Second-year MFA Dramatic Writing student Katrina RiChard is the first recipient of the Joan Beber Playwriting Award. Before coming to USC, she spent 12 years in Chicago as a high school history teacher and professional stage actor. As her acting career progressed, she became frustrated by a scarcity of engaging and challenging roles, especially for women of color.
“I just got tired of seeing the same old things on stage,” RiChard says. “There weren’t a lot of roles that were nuanced, layered and complex, especially for Black women. So it became a charge to myself: If you want something different, you better write it.”
She fell in love with playwriting and eventually dedicated herself fully to the craft. RiChard entered the dramatic writing program in 2019. She says earning the Joan Beber Playwriting Award felt like a validation of her decision to pursue artistry full-time.
“Just the fact that they read my work and found value in it, that’s so affirming,” RiChard says. “As artists, it’s not about the awards themselves. It’s the affirmation. It’s knowing that someone else besides me gets what I’m trying to say. As artists, we make up these characters in our minds that talk to each other, we see colors and pictures that don’t yet exist, listen to these voices in our heads. So when someone outside of your mind — outside of this creative world you’ve imagined — says they see it, says they get it, that’s the affirmation we need.”

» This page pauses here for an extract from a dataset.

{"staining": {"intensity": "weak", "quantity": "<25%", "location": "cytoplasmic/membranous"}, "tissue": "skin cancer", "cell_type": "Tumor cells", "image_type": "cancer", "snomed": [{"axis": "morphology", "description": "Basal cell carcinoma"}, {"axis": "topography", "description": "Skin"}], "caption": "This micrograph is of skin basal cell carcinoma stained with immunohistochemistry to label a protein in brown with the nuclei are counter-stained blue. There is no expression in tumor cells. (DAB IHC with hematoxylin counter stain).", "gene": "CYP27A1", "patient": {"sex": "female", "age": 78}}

Winning the award also provided her with something just as valuable — financial peace of mind. As a first-year student, RiChard had three jobs: substitute teaching, driving a USC bus and working the graveyard shift as a picker at an Amazon warehouse. The award enabled her to drop the Amazon job, giving RiChard more time and energy to advance her craft.
“I’m so thankful Joan Beber created this award,” RiChard says. “The fact that she did this as an alumna shows that she knows the value of this program. This award speaks to the character of Joan Beber, of course, but it also speaks to the excellence of the MFA and what our faculty are doing here.”